I challenged others to turn their attention towards the grid if they really did care about minority voices. What followed were some pretty terrible conversations (see the first picture of a discussion), where in the end I lost my temper and ended up telling off the more daft users of the thread. Then, someone else posted pictures of cats in the thread to aggravate me even further. So the picture above stemmed from that.
Why do that when someone’s trying to address racism? Oh, right. Because you think they’re overreacting.
Then there was someone jumping in the thread when they thought myself and another user were misgendering a trans male. Even after an apology and explaining I just wasn’t aware, I was told my words were “linguistic violence”. Hey–remember we were talking about racism? No, I understand. You want to latch on to anything in order to avoid it.
So I was told to tone down my message. Make it easier to digest So, I gave it a shot.
[removed image: the author attempts to change her argument approach, to find it doesn’t seem very effective.]

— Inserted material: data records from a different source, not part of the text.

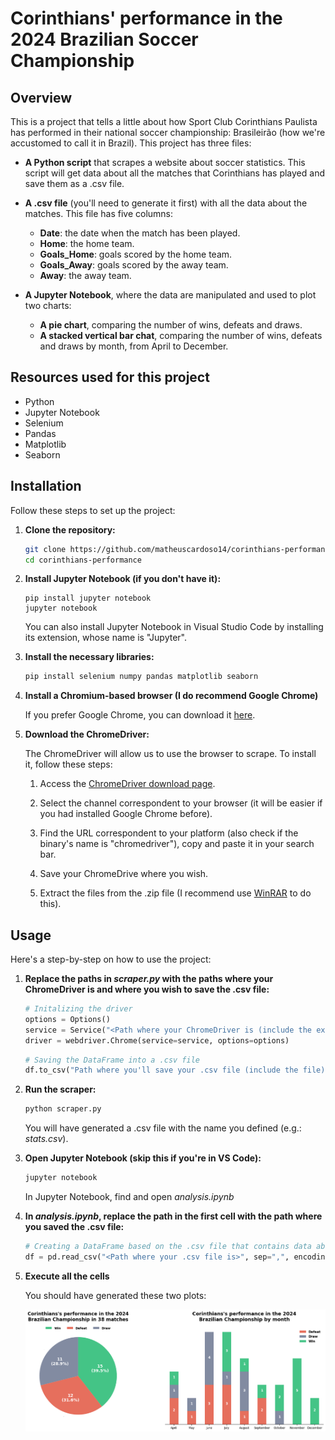 # **Corinthians' performance in the 2024 Brazilian Soccer Championship**

## Overview
This is a project that tells a little about how Sport Club Corinthians Paulista has performed in their national soccer championship: Brasileirão (how we're accustomed to call it in Brazil). This project has three files:

- **A Python script** that scrapes a website about soccer statistics. This script will get data about all the matches that Corinthians has played and save them as a .csv file.
- **A .csv file** (you'll need to generate it first) with all the data about the matches. This file has five columns:
    - **Date**: the date when the match has been played.
    - **Home**: the home team.
    - **Goals_Home**: goals scored by the home team.
    - **Goals_Away**: goals scored by the away team.
    - **Away**: the away team.

- **A Jupyter Notebook**, where the data are manipulated and used to plot two charts:
    - **A pie chart**, comparing the number of wins, defeats and draws.
    - **A stacked vertical bar chat**, comparing the number of wins, defeats and draws by month, from April to December.

## Resources used for this project

- Python
- Jupyter Notebook
- Selenium
- Pandas
- Matplotlib
- Seaborn

## Installation
Follow these steps to set up the project:

1. **Clone the repository:**

    ``` bash
    git clone https://github.com/matheuscardoso14/corinthians-performance.git
    cd corinthians-performance
    ```
2. **Install Jupyter Notebook (if you don't have it):**
    ```
    pip install jupyter notebook
    jupyter notebook
    ```
    You can also install Jupyter Notebook in Visual Studio Code by installing its extension, whose name is "Jupyter".

3. **Install the necessary libraries:**
    ``` bash
    pip install selenium numpy pandas matplotlib seaborn
    ```

4. **Install a Chromium-based browser (I do recommend Google Chrome)**

    If you prefer Google Chrome, you can download it [here](https://www.google.com/intl/en-US/chrome/).


5. **Download the ChromeDriver:**

    The ChromeDriver will allow us to use the browser to scrape. To install it, follow these steps:
    
    1. Access the [ChromeDriver download page](https://googlechromelabs.github.io/chrome-for-testing/).

    2. Select the channel correspondent to your browser (it will be easier if you had installed Google Chrome before).

    3. Find the URL correspondent to your platform (also check if the binary's name is "chromedriver"), copy and paste it in your search bar.

    4. Save your ChromeDrive where you wish.

    5. Extract the files from the .zip file (I recommend use [WinRAR](https://www.win-rar.com/) to do this).
    
## Usage
Here's a step-by-step on how to use the project:

1. **Replace the paths in *scraper.py* with the paths where your ChromeDriver is and where you wish to save the .csv file:**

    ``` python
    # Initalizing the driver
    options = Options()
    service = Service("<Path where your ChromeDriver is (include the executable file)>")
    driver = webdriver.Chrome(service=service, options=options)
    ```
    ``` python
    # Saving the DataFrame into a .csv file
    df.to_csv("Path where you'll save your .csv file (include the file)", sep=",", index=False, encoding="1252")
    ```

2. **Run the scraper:**

    ``` bash
    python scraper.py
    ```
    You will have generated a .csv file with the name you defined (e.g.: *stats.csv*).

3. **Open Jupyter Notebook (skip this if you're in VS Code):**

    ``` bash
    jupyter notebook
    ```
    In Jupyter Notebook, find and open *analysis.ipynb*

4. **In *analysis.ipynb*, replace the path in the first cell with the path where you saved the .csv file:**

    ``` python
    # Creating a DataFrame based on the .csv file that contains data about all Corinthians" matches
    df = pd.read_csv("<Path where your .csv file is>", sep=",", encoding="1252")
    ```

5. **Execute all the cells**
    
    You should have generated these two plots:

    ![Plots](./plot.png)
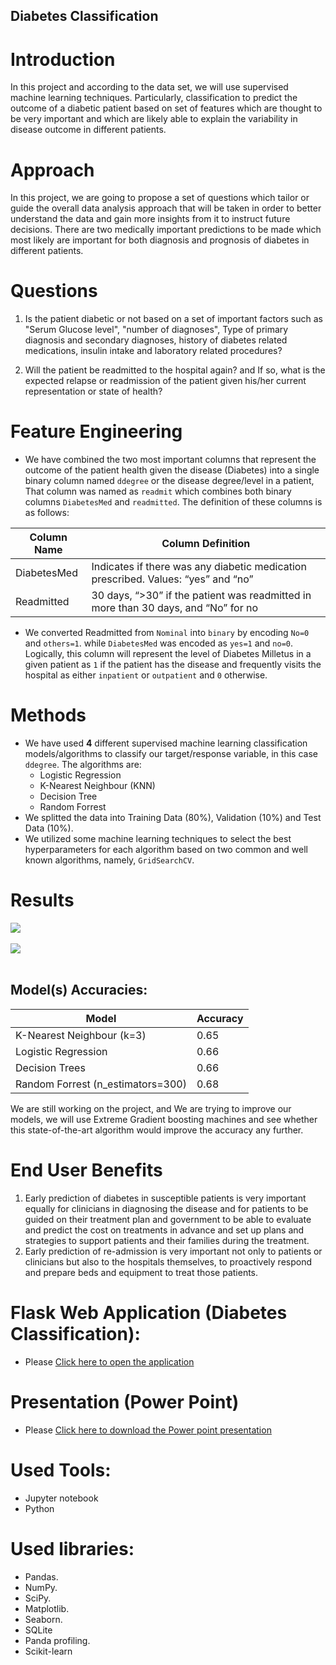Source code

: ## Diabetes Classification

# Introduction

In this project and according to the data set, we will use supervised machine learning techniques.
Particularly, classification to predict the outcome of a diabetic patient based on set of features which are thought to be very important 
and which are likely able to explain the variability in disease outcome in different patients.


# Approach

In this project, we are going to propose a set of questions which tailor or guide the overall data analysis approach that will be taken in order to better understand the data and gain more insights from it to instruct future decisions. There are two medically important predictions to be made which most likely are important for both diagnosis and prognosis of diabetes in different patients.

# Questions

1. Is the patient diabetic or not based on a set of important factors such as
   &quot;Serum Glucose level&quot;, &quot;number of diagnoses&quot;, Type of primary diagnosis and secondary diagnoses, history of diabetes related medications, insulin intake and laboratory related procedures?
   
2. Will the patient be readmitted to the hospital again? and If so, 
   what is the expected relapse or readmission of the patient given his/her current representation or state of health?
   
# Feature Engineering

- We have combined the two most important columns that represent the outcome of the patient health given the disease (Diabetes) into a single binary column
  named `ddegree` or the disease degree/level in a patient,
That column was named as `readmit` which combines both binary columns `DiabetesMed` and `readmitted`. The definition of these columns is as follows:
  
|Column Name|Column Definition                                                                 |
|-----------|----------------------------------------------------------------------------------|
|DiabetesMed|Indicates if there was any diabetic medication prescribed. Values: “yes” and “no” |
|Readmitted |30 days, “>30” if the patient was readmitted in more than 30 days, and “No” for no|

- We converted Readmitted from `Nominal` into `binary` by encoding `No=0` and `others=1`. while `DiabetesMed` was encoded as `yes=1` and `no=0`.
Logically, this column will represent the level of Diabetes Milletus in a given patient as `1` if the patient has the disease and frequently visits the hospital as
either `inpatient` or `outpatient` and `0` otherwise.


# Methods

- We have used **4** different supervised machine learning classification models/algorithms to classify our target/response variable, in this case `ddegree`.
The algorithms are:
  - Logistic Regression
  - K-Nearest Neighbour (KNN)
  - Decision Tree
  - Random Forrest
- We splitted the data into Training Data (80%), Validation (10%) and Test Data (10%).
- We utilized some machine learning techniques to select the best hyperparameters for each algorithm based on two 
common and well known algorithms, namely, `GridSearchCV`.
  
# Results

<img src="1.png">
<br/>
<br/>

<img src="2.png">
<br/>
<br/>



Model(s) Accuracies:
--------------------

|Model              |Accuracy|
|-------------------|--------|
|K-Nearest Neighbour (k=3)|0.65|
|Logistic Regression|0.66    |
|Decision Trees     |0.66    |
|Random Forrest (n_estimators=300)|0.68|

We are still working on the project, and We are trying to improve our models, we will use Extreme Gradient boosting machines and see whether this
state-of-the-art algorithm would improve the accuracy any further.

# End User Benefits

1. Early prediction of diabetes in susceptible patients is very important equally for clinicians in diagnosing the disease and for patients to be guided on their treatment plan and government to be able to evaluate and predict the cost on treatments in advance and set up plans and strategies to support patients and their families during the treatment.
2. Early prediction of re-admission is very important not only to patients or clinicians but also to the hospitals themselves, to proactively respond and prepare beds and equipment to treat those patients.


# Flask Web Application (Diabetes Classification):

- Please <a href="https://github.com/Memo0500/classification_app" target="blank">Click here to open the application</a>


# Presentation (Power Point)

- Please <a href="https://github.com/Memo0500/diabetes_classification/blob/master/Demo (Diabetes_Classification).pptx">Click here to download the Power point presentation</a>


# Used Tools:

- Jupyter notebook
- Python

# Used libraries:

- Pandas.
- NumPy.
- SciPy.
- Matplotlib.
- Seaborn.
- SQLite
- Panda profiling.
- Scikit-learn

Turns out, it doesn’t work. When people don’t want to listen, they won’t listen. But doesn’t mean the problem goes away.
I’m sorry if you’re reading this and think that white privilege is expected to be a cross for you to bear. It isn’t. ALL privilege is for people to defeat by stopping and considering where others are coming from. Not laughing at them when they’re upset and hurt. Not focus on yourself and continue to feel persecuted when they apologize and say they made a mistake in their pronouns, and ignore their complaints about unequal treatment. How could you? Especially if you’re a Jewish or queer user, you know know damn well by now what another minority is talking about.
I get it. It’s a hard subject to talk about. But I’m sure we can start with something simple:
Ban the search of slurs, any slurs, in SL, just like LL has stopped the search term for “casino”. They did it with skill gaming because it meant getting into legal trouble. But the ToS also prohibits hateful behavior. Can we start with this measure? It would begin the process of making our grid a more tolerant place.
Second Life, you aren’t as great as you make yourself out to be.
Please leave your comments in the thread. Remember to keep them respectful. Thanks.
PS: don’t leave comments being upset about me sharing how callous this community is. You put yourself in that hole by being a bully.